Practice saying no: Often there are people at a party or event who take it as a personal insult if you do not join them and drink alcohol. You need to prepare for their rudeness and be ready to firmly say no. This can take practice, so do some role-playing if needed ahead of time. It gets easier with time.

Prepare a reason for not drinking: Sometimes, those annoying hosts, friends or relatives just won’t give up, so you may have to lie. “Sorry I’m taking medication and I can’t drink.” Or, “My stomach is upset and I want to be able to enjoy all this food.” You never have to disclose your hepatitis B infection in this casual social setting, but you can come up with another reason not to drink.

Leave the event early if you feel uncomfortable. Over the course of a party, people may get more intoxicated and it might get harder to turn down drinks. Consider leaving the party before people reach this stage, besides it’s no fun to be at a party with drunk people when you’re sober anyway.

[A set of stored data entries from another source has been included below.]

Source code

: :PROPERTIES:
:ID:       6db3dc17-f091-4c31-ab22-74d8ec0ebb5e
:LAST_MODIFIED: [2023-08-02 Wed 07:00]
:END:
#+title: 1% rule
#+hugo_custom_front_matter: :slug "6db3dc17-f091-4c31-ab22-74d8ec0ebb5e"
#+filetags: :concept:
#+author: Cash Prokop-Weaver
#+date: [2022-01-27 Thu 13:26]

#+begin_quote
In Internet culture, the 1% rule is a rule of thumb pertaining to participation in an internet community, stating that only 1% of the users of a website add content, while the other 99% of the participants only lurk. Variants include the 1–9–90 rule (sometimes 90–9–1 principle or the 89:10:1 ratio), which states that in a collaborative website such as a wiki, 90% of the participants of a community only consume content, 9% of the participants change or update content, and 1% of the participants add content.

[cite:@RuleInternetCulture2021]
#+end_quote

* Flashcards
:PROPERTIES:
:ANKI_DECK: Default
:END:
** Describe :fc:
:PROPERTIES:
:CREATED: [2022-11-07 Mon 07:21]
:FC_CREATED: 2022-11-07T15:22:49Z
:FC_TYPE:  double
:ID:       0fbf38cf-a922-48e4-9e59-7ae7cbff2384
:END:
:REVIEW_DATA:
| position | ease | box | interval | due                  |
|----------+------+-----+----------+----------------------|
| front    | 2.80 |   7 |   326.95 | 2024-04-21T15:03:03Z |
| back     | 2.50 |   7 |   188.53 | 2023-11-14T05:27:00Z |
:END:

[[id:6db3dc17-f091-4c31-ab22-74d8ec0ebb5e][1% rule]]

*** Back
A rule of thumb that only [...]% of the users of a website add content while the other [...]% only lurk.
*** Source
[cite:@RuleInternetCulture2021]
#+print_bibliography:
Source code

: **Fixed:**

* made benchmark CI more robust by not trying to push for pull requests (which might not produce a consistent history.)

Find others who are not drinking. Search out people who are not drinking at the event. Those are the people you may want to talk to and enjoy.

Choose a non-alcohol drink: If you’re at a bar or party, no one will know that your seltzer water with a slice of lime is not a gin and tonic. Many bars now serve non-alcoholic beverages so no one will know your drink does not contain alcohol.

The most important thing to do is to not pick up a drink no matter what. One drink all too easily leads to another. Your liver will thank you.